# [Exercise]
Rewrite the listing starting at the line containing "## Strathprints: The" and ending at the end of the listing, updating every "date published" to "publication date". Leave everything else in those lines unchanged.

[Saved data entries]
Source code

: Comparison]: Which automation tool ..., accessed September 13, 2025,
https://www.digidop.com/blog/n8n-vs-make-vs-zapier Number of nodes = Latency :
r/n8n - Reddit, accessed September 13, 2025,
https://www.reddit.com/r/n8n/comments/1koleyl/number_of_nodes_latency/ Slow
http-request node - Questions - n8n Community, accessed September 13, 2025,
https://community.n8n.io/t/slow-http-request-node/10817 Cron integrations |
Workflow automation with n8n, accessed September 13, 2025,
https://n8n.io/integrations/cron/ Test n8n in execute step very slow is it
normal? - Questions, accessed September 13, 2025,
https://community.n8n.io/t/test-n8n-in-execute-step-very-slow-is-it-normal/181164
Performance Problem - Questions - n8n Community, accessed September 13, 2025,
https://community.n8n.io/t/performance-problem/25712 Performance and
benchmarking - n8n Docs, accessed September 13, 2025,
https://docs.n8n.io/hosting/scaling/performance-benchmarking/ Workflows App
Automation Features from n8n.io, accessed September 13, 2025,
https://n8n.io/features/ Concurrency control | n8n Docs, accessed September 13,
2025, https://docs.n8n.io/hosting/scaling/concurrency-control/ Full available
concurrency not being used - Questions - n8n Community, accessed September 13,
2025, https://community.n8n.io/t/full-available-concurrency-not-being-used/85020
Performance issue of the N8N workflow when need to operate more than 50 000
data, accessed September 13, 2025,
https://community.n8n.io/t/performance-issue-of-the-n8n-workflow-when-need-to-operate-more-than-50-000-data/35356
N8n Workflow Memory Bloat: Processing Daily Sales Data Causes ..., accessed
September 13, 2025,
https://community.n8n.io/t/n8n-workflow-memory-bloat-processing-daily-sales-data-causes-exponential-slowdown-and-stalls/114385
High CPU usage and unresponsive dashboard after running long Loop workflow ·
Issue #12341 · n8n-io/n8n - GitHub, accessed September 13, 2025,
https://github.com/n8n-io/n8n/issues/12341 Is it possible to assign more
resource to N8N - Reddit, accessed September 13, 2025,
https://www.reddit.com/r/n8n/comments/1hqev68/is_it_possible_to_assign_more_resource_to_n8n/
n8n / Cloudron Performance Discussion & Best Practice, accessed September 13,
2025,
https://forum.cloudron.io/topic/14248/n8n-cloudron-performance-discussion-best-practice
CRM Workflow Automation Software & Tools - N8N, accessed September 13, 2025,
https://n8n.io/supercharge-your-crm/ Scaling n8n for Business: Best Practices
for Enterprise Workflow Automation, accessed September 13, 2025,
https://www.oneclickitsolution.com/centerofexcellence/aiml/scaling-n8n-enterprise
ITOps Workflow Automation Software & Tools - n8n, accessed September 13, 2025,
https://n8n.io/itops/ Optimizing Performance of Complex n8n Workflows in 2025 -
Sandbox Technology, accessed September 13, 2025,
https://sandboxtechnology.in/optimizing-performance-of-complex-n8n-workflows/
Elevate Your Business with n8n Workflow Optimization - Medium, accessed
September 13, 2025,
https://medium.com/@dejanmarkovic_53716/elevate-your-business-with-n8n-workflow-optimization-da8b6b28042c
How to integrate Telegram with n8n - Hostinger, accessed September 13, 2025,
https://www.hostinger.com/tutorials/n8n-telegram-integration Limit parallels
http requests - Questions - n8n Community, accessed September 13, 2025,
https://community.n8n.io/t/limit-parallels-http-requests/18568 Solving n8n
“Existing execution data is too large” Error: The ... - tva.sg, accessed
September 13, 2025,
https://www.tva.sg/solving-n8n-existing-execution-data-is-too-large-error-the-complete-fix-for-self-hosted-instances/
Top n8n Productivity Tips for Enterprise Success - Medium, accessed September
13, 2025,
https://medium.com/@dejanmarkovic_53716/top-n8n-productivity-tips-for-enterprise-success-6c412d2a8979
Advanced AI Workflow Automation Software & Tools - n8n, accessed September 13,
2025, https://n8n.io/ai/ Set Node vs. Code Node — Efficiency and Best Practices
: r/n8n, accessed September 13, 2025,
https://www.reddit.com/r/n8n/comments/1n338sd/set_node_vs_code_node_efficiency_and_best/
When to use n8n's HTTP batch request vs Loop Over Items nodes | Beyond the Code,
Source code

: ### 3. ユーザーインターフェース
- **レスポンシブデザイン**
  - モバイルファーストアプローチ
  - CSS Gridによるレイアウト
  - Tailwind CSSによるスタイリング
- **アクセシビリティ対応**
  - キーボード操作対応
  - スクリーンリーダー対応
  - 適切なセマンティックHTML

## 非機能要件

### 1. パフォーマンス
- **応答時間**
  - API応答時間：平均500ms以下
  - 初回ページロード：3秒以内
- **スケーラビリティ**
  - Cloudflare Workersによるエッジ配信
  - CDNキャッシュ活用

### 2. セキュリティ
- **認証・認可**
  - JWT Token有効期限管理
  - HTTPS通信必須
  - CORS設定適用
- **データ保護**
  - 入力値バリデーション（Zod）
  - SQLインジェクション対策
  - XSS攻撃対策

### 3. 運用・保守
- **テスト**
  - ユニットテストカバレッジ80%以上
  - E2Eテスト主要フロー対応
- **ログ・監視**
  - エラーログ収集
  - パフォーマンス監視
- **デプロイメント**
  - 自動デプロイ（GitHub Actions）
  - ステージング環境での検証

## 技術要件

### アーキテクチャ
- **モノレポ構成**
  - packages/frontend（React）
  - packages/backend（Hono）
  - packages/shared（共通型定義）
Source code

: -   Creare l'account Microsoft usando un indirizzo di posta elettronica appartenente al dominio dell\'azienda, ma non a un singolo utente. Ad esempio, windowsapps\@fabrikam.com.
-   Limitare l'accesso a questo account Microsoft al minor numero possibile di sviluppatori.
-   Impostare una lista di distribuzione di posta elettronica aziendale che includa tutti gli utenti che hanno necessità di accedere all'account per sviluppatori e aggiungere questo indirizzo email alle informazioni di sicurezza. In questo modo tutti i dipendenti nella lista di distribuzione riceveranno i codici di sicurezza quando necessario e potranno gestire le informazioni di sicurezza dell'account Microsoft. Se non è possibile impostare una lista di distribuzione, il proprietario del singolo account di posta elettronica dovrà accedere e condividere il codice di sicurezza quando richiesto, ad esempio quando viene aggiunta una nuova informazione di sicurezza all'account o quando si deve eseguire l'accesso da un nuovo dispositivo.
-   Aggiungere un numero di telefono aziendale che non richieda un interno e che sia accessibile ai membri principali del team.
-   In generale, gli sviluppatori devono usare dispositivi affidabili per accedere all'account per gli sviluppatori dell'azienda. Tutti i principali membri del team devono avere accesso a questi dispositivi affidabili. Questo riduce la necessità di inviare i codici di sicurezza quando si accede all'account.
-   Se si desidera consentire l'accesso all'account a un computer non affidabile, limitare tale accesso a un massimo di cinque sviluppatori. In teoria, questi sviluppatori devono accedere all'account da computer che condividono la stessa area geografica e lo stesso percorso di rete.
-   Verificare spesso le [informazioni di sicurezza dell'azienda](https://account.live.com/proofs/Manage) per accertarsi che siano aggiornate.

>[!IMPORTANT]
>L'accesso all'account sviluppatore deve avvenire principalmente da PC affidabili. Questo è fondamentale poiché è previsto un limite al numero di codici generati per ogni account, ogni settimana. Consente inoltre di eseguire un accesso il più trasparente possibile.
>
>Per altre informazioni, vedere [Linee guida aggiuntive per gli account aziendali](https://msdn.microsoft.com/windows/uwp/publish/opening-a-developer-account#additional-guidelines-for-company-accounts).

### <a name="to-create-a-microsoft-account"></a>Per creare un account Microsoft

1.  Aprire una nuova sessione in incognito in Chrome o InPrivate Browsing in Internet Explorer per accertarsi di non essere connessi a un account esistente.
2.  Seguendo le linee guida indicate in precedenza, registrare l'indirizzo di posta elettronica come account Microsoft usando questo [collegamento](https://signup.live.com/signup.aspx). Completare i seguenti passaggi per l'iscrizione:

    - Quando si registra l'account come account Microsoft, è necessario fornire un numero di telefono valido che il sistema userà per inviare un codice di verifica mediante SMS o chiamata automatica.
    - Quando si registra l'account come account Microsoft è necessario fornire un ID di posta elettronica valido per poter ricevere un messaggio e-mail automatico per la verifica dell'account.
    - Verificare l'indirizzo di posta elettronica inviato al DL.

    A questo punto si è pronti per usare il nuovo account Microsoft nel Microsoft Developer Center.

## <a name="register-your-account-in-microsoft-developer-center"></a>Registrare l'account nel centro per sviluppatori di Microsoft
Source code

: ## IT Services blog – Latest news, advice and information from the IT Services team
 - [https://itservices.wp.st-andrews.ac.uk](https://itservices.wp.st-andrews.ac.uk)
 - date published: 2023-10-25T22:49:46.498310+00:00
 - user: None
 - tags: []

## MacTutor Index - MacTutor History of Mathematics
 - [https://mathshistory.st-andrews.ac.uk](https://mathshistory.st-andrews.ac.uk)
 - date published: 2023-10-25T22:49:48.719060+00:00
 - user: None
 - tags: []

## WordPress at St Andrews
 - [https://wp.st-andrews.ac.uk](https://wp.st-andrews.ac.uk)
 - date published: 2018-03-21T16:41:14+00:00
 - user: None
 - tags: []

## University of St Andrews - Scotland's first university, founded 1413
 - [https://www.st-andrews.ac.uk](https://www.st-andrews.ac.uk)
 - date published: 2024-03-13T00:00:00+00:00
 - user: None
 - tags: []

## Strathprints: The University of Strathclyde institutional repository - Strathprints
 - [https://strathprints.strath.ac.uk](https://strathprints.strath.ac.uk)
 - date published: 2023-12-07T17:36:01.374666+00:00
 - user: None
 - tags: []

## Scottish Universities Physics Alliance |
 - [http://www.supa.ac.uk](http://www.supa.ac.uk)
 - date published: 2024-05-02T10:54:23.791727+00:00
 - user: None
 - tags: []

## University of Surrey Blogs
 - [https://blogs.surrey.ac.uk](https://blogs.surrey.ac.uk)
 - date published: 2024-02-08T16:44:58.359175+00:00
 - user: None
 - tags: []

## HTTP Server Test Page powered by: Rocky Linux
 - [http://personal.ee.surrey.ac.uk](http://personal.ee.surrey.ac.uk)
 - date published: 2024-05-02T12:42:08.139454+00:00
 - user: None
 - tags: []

# [Output]
## Strathprints: The University of Strathclyde institutional repository - Strathprints
 - [https://strathprints.strath.ac.uk](https://strathprints.strath.ac.uk)
 - publication date: 2023-12-07T17:36:01.374666+00:00
 - user: None
 - tags: []

## Scottish Universities Physics Alliance |
 - [http://www.supa.ac.uk](http://www.supa.ac.uk)
 - publication date: 2024-05-02T10:54:23.791727+00:00
 - user: None
 - tags: []

## University of Surrey Blogs
 - [https://blogs.surrey.ac.uk](https://blogs.surrey.ac.uk)
 - publication date: 2024-02-08T16:44:58.359175+00:00
 - user: None
 - tags: []

## HTTP Server Test Page powered by: Rocky Linux
 - [http://personal.ee.surrey.ac.uk](http://personal.ee.surrey.ac.uk)
 - publication date: 2024-05-02T12:42:08.139454+00:00
 - user: None
 - tags: []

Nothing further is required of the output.